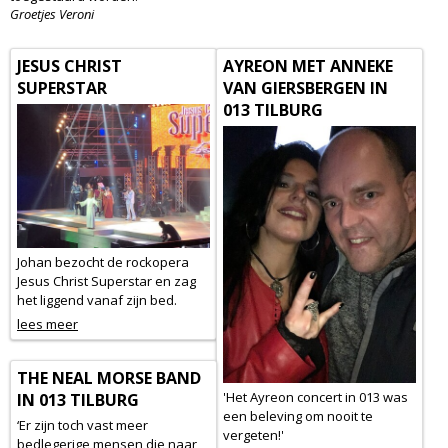
Groetjes Veroni
JESUS CHRIST
AYREON MET ANNEKE
SUPERSTAR
VAN GIERSBERGEN IN
013 TILBURG
Johan bezocht de rockopera
Jesus Christ Superstar en zag
het liggend vanaf zijn bed.
lees meer
THE NEAL MORSE BAND
'Het Ayreon concert in 013 was
IN 013 TILBURG
een beleving om nooit te
‘Er zijn toch vast meer
vergeten!'
bedlegerige mensen die naar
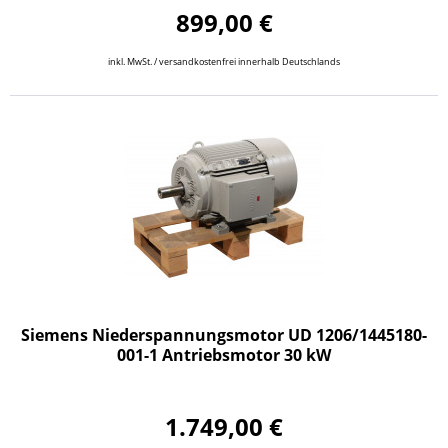
899,00 €
inkl. MwSt. / versandkostenfrei innerhalb Deutschlands
Siemens Niederspannungsmotor UD 1206/1445180-
001-1 Antriebsmotor 30 kW
1.749,00 €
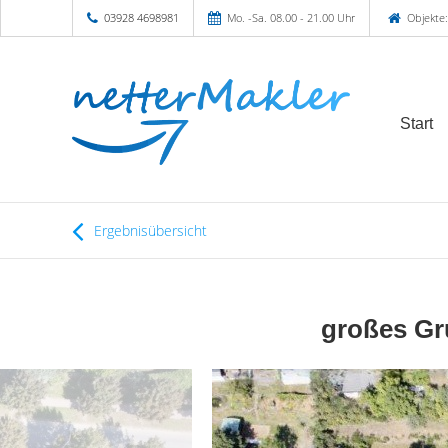
03928 4698981
Mo. -Sa. 08.00 - 21.00 Uhr
Objekte:
Start
Ergebnisübersicht
großes Gr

_What is being asked:_
Word-for-word restatement: every line from the one with "001-1 Antriebsmotor 30 kW" through the final line of the data, both ends included, pictures excluded.

_Reply to the task:_
001-1 Antriebsmotor 30 kW
1.749,00 €
03928 4698981
Mo. -Sa. 08.00 - 21.00 Uhr
Objekte:
Start
Ergebnisübersicht
großes Gr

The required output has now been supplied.